2018 Russian Elections



The goal of the research was exploratory in nature and the use of topic modeling is a suitably open-ended means to that end. The results yielded a mixture of word lists that compile the most commonly spoken words from the least to the greatest with an individual total for each word. The lists are divided into several categories to include the economy, diplomacy, election interference, Syria, and quality of life.


It is essential to note the limited source material and its impact on the results and analysis. Due to the limitations of time and manpower, a total of 5 Putin texts and 3 Zhirinovskii texts were chosen. A small sample such as this should not be taken as broadly representative of Russian political discourse or even of the two candidates themselves. Politicians adapt to the contemporary political climate and address topics that suit the preferences of their audiences. Their topics and tactics may very well change significantly in six months. The explanatory of a topic model is extremely limited given the limited sample size. In this case, we used it as a proof of concept. That is, it has yielded some limited positive results, so if we choose to work futher on the project as the political situation changes, it may prove useful for a bigger sample size. As a result of these limitations, we decided to forgo comparative analysis and focus instead on the overall characteristics of the candidates in the context of the 2018 election.
──────────────────────────────
● **TASKS TO CARRY OUT**:
1 – Summarize the passage on the 2018 Russian elections in two sentences.
2 – Copy the records word for word from the line with "2020-02-12 11:00" through the end of the records, leaving out the pictures.
The text and the records were taken from separate sources and have no connection.
──────────────────────────────
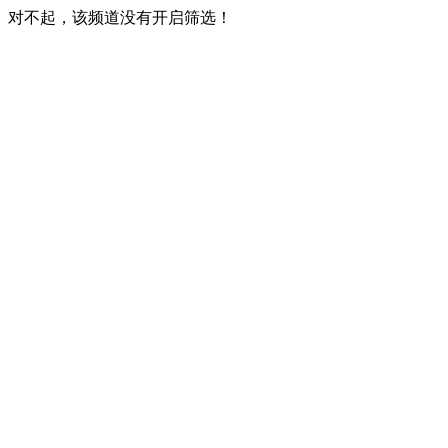
对不起，该频道没有开启筛选！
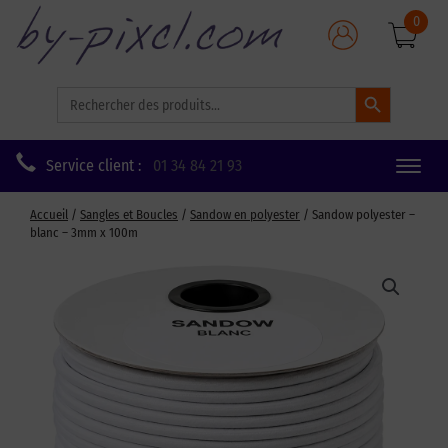
0
Search Button
Search
for:
Service client :
01 34 84 21 93
Toggle
naviga
Accueil
/
Sangles et Boucles
/
Sandow en polyester
/ Sandow polyester –
blanc – 3mm x 100m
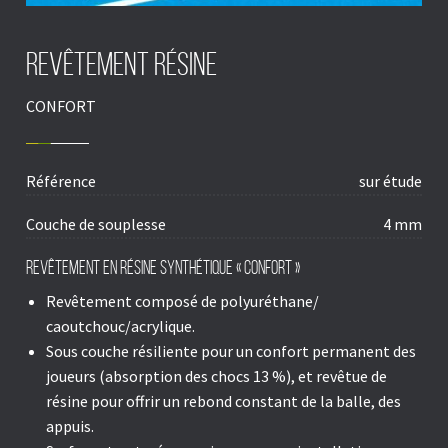
Revêtement résine
CONFORT
Référence
sur étude
Couche de souplesse
4 mm
Revêtement en résine synthétique « CONFORT »
Revêtement composé de polyuréthane/
caoutchouc/acrylique.
Sous couche résiliente pour un confort permanent des
joueurs (absorption des chocs 13 %), et revêtue de
résine pour offrir un rebond constant de la balle, des
appuis.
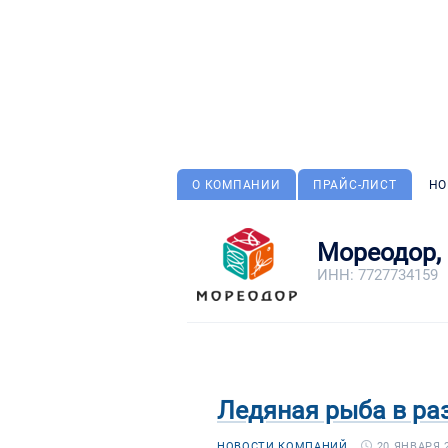
О КОМПАНИИ
ПРАЙС-ЛИСТ
НО
Мореодор,
ИНН: 7727734159
Ледяная рыба в ра
20 ЯНВАРЯ 2
НОВОСТИ КОМПАНИЙ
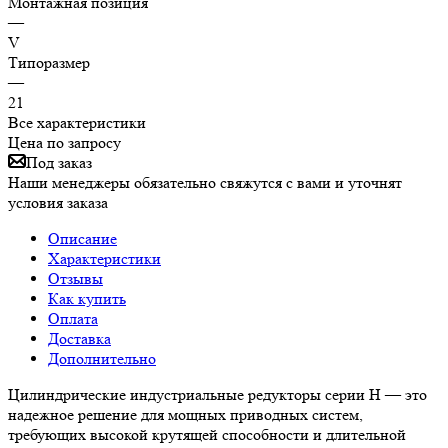
Монтажная позиция
—
V
Типоразмер
—
21
Все характеристики
Цена по запросу
Под заказ
Наши менеджеры обязательно свяжутся с вами и уточнят
условия заказа
Описание
Характеристики
Отзывы
Как купить
Оплата
Доставка
Дополнительно
Цилиндрические индустриальные редукторы серии H — это
надежное решение для мощных приводных систем,
требующих высокой крутящей способности и длительной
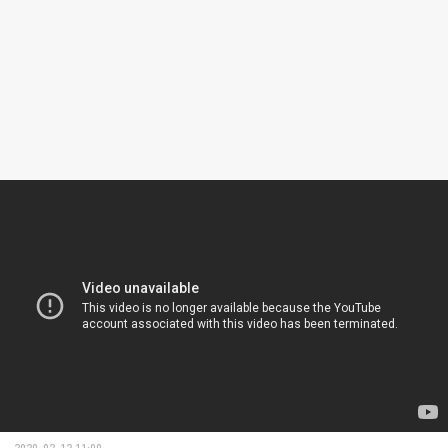
2020-02-12 11:00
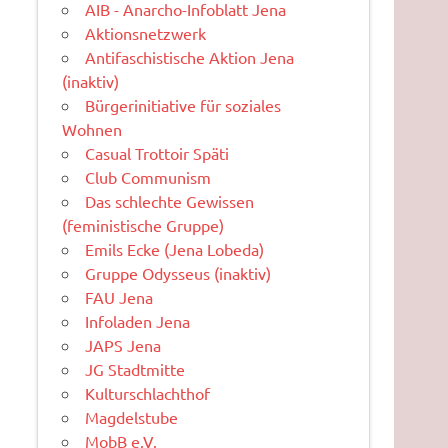
AIB - Anarcho-Infoblatt Jena
Aktionsnetzwerk
Antifaschistische Aktion Jena
(inaktiv)
Bürgerinitiative für soziales
Wohnen
Casual Trottoir Späti
Club Communism
Das schlechte Gewissen
(feministische Gruppe)
Emils Ecke (Jena Lobeda)
Gruppe Odysseus (inaktiv)
FAU Jena
Infoladen Jena
JAPS Jena
JG Stadtmitte
Kulturschlachthof
Magdelstube
MobB e.V.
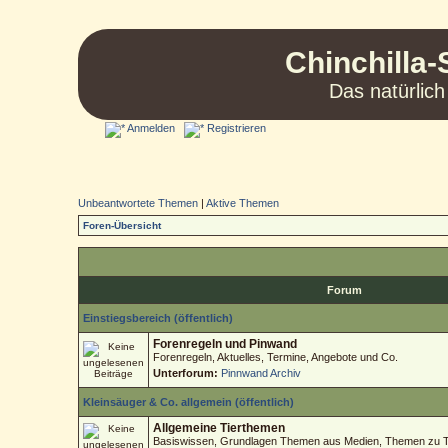
Chinchilla-
Das natürlich
Anmelden
Registrieren
Unbeantwortete Themen
|
Aktive Themen
Foren-Übersicht
Forum
Einstiegsbereich (öffentlich)
Forenregeln und Pinwand
Forenregeln, Aktuelles, Termine, Angebote und Co.
Unterforum:
Pinnwand Archiv
Kleinsäuger & Co. allgemein (öffentlich)
Allgemeine Tierthemen
Basiswissen, Grundlagen Themen aus Medien, Themen zu Tie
──────────────────────────────
● **OUTPUTS BY TASK**:
1 – The exploratory research used topic modeling to produce lists of the most commonly spoken words, divided into categories such as the economy, diplomacy, election interference, Syria, and quality of life. Because only 5 Putin texts and 3 Zhirinovskii texts were used, the small sample is not broadly representative, so the model served as a proof of concept and the authors skipped comparative analysis to focus on the candidates' overall characteristics.

2 –
2020-02-12 11:00
AIB - Anarcho-Infoblatt Jena
Aktionsnetzwerk
Antifaschistische Aktion Jena
(inaktiv)
Bürgerinitiative für soziales
Wohnen
Casual Trottoir Späti
Club Communism
Das schlechte Gewissen
(feministische Gruppe)
Emils Ecke (Jena Lobeda)
Gruppe Odysseus (inaktiv)
FAU Jena
Infoladen Jena
JAPS Jena
JG Stadtmitte
Kulturschlachthof
Magdelstube
MobB e.V.
Chinchilla-
Das natürlich
Anmelden
Registrieren
Unbeantwortete Themen
|
Aktive Themen
Foren-Übersicht
Forum
Einstiegsbereich (öffentlich)
Forenregeln und Pinwand
Forenregeln, Aktuelles, Termine, Angebote und Co.
Unterforum:
Pinnwand Archiv
Kleinsäuger & Co. allgemein (öffentlich)
Allgemeine Tierthemen
Basiswissen, Grundlagen Themen aus Medien, Themen zu Tie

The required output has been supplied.